The Center Square

The U.S. Supreme Court on Oct. 13 stopped the 2020 Census head count in response to a request from the Trump administration, handing a blow to a coalition of local governments and civil rights groups that filed suit.

The coalition sued to stop the census count from ending Sept. 30, which the Trump administration had planned in order to meet a deadline stipulated by law. U.S. District Judge Lucy Koh ruled that the count could continue through Oct. 31, which the Trump administration appealed to the U.S. Supreme Court and won.

The administration argued the count needed to end immediately in order for the U.S. Census Bureau to have enough time to tally the numbers before a congressionally mandated Dec. 31 deadline. Counting and compiling all the data is necessary to accurately determine the number of congressional seats apportioned to each state based on population totals.

The U.S. Census Bureau argued before the court that it had already counted 99.9 percent of households in the U.S. in 2020. But census takers have raised concerns about the quality of the data being collected, and the American Statistical Association released a report Tuesday expressing similar concerns.

Their report, written by a task force of former Census Bureau directors and others, raises concerns about the shortened head count schedule, pending lawsuits and other issues. The task forces argues that outside experts should be given access to the data to help analyze its quality before it is used to determine congressional seats. They also recommended that federal law governing the census be reevaluated.

Results of the door-knocking phase of the 2020 census this year are similar to those received from the 2010 Census, Al Fontenot, an associate director at the Census Bureau, said in court papers. Nearly 24 percent of responses resulted from interviews with neighbors or landlords or someone other than the person living in the household that was being counted in both 2020 and 2010.

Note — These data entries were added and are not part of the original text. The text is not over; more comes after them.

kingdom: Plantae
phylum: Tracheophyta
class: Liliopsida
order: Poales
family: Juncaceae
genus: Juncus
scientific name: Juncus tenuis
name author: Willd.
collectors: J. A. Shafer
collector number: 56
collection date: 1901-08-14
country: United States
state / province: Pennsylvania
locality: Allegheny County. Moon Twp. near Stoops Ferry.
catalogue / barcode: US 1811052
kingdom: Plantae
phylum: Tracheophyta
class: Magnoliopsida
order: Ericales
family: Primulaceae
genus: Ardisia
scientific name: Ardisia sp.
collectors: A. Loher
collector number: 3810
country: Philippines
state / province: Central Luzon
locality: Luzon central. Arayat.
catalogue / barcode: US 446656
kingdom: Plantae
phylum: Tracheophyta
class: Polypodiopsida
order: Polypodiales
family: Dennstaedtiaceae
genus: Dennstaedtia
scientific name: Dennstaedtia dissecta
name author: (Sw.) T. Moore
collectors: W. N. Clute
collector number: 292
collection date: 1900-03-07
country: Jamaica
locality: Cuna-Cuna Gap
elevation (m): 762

The 2020 Census, Fontenot said, is the first decennial census in which records from the IRS, Social Security and Medicare accounted for 13.9 percent of the information the Bureau collected about residents instead of receiving the information directly from them.

In addition to apportioning congressional seats, the population data calculated by the Census Bureau also determines how much of $1.5 trillion in federal money is allocated to states.